呪われた死神皇帝は、亡霊の愛し子に愛を囁けない
『生まれたままの、姿でね』

 ハクマが補足説明をすれば、イブリーヌはボンッと頬を赤く染めながら恥ずかしそうに視線を落とした。

(本来ならば、私と陛下は……)

 マントの下に覆い隠された彼の身体を想像した彼女は、ブンブンと勢いよく左右に首を振ってその妄想を打ち消す。
 どれほど空想を続けたところで、二人が生まれたままの状態で抱き合うなど、あり得ないからだ。

『オルジェントは、気難しい男なんだ』

 悲しそうに彼女が眉を伏せれば、イブリーヌを慰めるように優しい言葉をかけた。

『無口で不器用で、高圧的。悪しき魂を刈り取る死神として生き続けたせいで、人間らしさが失われていてね。
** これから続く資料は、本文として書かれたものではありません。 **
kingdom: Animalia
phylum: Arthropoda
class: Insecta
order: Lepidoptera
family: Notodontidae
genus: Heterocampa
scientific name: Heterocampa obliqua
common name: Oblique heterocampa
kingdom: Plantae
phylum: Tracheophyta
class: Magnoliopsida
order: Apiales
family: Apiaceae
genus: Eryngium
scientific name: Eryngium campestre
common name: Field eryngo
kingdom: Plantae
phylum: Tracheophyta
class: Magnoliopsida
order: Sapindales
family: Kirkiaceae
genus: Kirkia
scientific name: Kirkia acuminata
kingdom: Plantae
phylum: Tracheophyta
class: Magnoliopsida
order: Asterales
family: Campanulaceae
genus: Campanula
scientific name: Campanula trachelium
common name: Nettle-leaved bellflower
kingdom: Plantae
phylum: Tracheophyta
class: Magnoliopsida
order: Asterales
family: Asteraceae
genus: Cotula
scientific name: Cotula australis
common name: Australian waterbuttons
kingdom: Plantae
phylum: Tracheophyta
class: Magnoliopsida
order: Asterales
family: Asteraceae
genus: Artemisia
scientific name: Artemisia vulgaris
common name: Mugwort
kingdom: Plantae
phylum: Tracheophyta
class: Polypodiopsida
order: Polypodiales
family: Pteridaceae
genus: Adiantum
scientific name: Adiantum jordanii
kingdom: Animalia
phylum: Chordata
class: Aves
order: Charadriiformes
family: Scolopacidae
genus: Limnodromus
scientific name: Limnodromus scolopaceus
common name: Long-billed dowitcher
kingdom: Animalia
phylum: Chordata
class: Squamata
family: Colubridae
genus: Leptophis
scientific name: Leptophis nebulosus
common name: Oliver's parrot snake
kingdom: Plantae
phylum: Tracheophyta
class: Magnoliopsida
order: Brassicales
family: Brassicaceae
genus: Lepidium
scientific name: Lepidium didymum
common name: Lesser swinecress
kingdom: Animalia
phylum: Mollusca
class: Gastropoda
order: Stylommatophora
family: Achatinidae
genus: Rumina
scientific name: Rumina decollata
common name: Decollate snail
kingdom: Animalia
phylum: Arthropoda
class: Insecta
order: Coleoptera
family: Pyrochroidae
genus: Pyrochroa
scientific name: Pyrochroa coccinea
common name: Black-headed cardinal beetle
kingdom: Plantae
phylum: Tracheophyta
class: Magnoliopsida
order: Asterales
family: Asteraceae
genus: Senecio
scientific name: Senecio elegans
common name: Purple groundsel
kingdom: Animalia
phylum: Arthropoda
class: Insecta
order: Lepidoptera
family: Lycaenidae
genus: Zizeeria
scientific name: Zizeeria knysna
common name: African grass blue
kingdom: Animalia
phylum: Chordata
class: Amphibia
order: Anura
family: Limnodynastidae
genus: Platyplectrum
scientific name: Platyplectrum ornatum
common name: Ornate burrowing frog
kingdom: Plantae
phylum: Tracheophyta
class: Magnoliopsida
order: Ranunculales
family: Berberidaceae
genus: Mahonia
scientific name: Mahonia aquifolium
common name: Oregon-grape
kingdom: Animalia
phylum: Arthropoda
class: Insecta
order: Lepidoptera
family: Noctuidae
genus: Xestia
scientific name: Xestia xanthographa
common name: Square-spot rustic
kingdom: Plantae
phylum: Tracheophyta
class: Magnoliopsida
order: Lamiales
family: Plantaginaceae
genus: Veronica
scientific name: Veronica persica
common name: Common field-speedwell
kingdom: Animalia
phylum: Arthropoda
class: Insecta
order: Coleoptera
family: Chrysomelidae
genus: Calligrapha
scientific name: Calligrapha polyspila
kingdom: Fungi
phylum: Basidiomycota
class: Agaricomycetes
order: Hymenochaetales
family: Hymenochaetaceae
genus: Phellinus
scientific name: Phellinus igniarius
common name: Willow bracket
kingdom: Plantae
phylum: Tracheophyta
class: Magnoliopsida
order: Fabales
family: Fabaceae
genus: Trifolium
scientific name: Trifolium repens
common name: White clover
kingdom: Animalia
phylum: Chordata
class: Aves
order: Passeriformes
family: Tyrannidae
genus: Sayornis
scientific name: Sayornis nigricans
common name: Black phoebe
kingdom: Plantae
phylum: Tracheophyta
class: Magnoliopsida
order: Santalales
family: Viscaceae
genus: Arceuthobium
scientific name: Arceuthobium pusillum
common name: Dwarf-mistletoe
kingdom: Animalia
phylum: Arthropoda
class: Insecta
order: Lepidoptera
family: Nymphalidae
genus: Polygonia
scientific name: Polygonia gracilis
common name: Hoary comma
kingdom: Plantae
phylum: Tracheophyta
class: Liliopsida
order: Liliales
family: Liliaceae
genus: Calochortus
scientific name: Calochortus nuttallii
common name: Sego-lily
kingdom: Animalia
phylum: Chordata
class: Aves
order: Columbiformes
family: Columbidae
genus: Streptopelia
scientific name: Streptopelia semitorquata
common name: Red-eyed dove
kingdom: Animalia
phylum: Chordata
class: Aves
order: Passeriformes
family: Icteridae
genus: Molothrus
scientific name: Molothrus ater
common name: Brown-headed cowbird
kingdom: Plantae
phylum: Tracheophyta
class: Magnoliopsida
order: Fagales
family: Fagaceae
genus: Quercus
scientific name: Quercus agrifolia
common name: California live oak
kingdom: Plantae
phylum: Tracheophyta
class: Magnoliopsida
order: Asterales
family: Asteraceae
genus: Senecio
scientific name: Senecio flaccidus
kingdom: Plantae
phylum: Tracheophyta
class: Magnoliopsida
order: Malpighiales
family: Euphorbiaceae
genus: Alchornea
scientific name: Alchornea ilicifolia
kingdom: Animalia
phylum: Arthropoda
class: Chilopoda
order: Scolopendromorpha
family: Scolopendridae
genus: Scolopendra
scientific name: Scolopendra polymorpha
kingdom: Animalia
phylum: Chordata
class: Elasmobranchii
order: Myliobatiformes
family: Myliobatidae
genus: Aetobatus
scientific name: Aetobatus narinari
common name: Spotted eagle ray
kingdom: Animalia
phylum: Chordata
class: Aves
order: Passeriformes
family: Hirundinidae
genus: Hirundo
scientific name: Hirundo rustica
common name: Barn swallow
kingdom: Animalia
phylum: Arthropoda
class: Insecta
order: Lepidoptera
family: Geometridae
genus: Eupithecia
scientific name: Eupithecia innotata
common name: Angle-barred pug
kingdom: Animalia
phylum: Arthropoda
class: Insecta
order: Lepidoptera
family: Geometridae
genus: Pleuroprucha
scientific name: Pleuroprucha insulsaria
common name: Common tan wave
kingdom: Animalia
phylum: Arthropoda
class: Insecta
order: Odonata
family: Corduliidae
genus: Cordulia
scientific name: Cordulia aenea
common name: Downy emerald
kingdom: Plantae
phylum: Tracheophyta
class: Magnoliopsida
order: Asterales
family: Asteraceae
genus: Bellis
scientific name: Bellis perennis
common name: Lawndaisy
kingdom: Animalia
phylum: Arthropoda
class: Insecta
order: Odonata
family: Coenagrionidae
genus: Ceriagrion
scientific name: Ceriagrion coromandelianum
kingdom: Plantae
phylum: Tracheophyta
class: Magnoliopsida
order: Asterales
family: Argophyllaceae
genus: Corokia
結婚式のことだって、悪気があったわけではないんだよ』

 白猫からのフォローを受けずとも、イブリーヌはよく理解している。

(陛下は、優しい人ですもの……)

 お腹を空かせた彼女のために、わざわざ街へ出かけてりんごを買ってきてくれた。
 亡霊の愛し子と呼ばれ忌み嫌われるイブリーヌを恐れることなく、妻として迎え入れてくれた。